The second ejection pulse Pa2 is composed of an expansion waveform element a2 that expands the pressure chamber 121, a retention waveform element b2 that maintains the expanded state caused by the expansion waveform element a2, and a contraction waveform element c2 that contracts the pressure chamber 121 from the state maintained by the retention waveform element b2, causing the liquid to be ejected.

The expansion waveform element a2 of the second ejection pulse Pa2 is a waveform that falls from an intermediate potential (or reference potential) Vm to a potential V2, the hold waveform element b2 is a waveform that holds the potential V2, and the contraction waveform element c2 is a waveform that rises from the potential V2 to the intermediate potential Vm. The peak value of this ejection pulse Pa2 is voltage Vp2 (Vp2>Vp1).

The interval between the end of the contraction waveform element c1 of the first ejection pulse Pa1 and the start of the expansion waveform element a2 of the second ejection pulse Pa2 is the pulse interval Td, as in the first embodiment.
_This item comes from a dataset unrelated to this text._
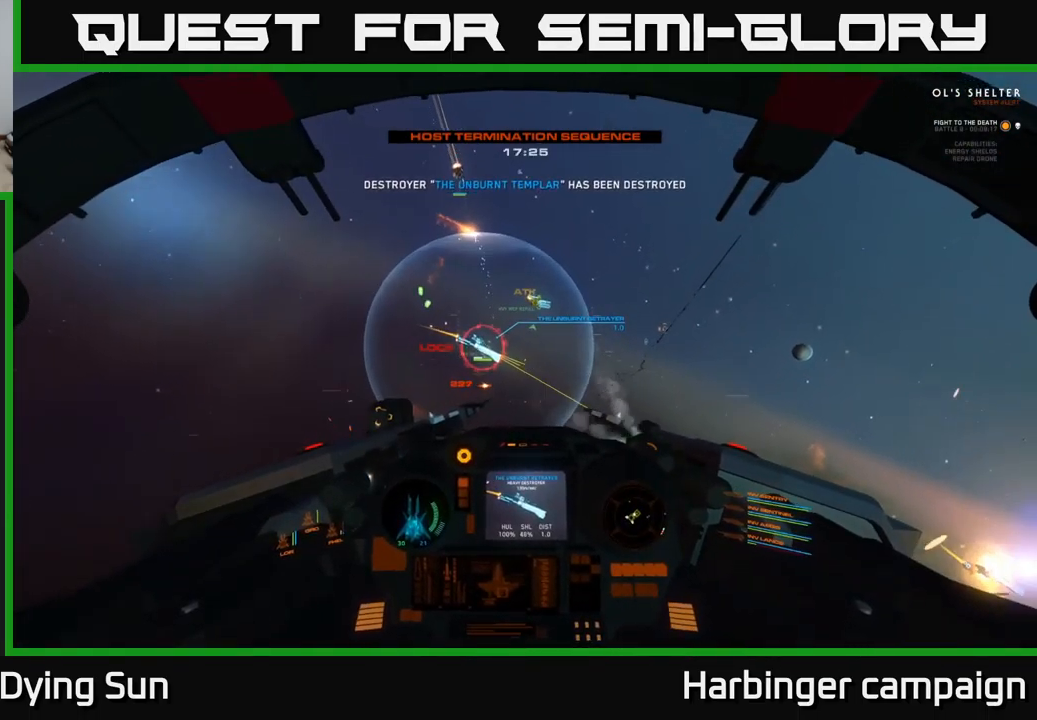
{"buttons": ["L2", "R2"], "left_stick": "center", "right_stick": "center", "events": [[33, "L2", "down"], [83, "R2", "up"], [100, "right_stick", "center"], [183, "L2", "up"], [200, "R2", "down"], [300, "right_stick", "down"], [333, "R2", "up"], [383, "L2", "down"], [450, "R2", "down"], [467, "right_stick", "center"]]}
Here, the pulse interval Td between the leading first ejection pulse Pa1 and the trailing second ejection pulse Pa2 is the time during which liquid is ejected by the second ejection pulse Pa2 in a state where the meniscus vibration of the nozzle 111 caused by the liquid ejection by the first ejection pulse Pa1 is damped (non-resonant timing).

On the other hand, the non-ejection pulse Pb is composed of an expansion waveform element a3 that expands the pressure chamber 121, a retention waveform element b3 that maintains the expanded state caused by the expansion waveform element a3, and a contraction waveform element c3 that contracts the pressure chamber 121 from the state maintained by the retention waveform element b3 to a state in which no liquid is ejected.

The expansion waveform element a3 of the non-ejection pulse Pb is a waveform that falls from an intermediate potential (or reference potential) Vm to a potential V3, the hold waveform element b3 is a waveform that holds the potential V3, and the contraction waveform element c3 is a waveform that rises from the potential V3 to the intermediate potential Vm. The peak value of this non-ejection pulse Pb is voltage Vp3 (Vp3<Vp1).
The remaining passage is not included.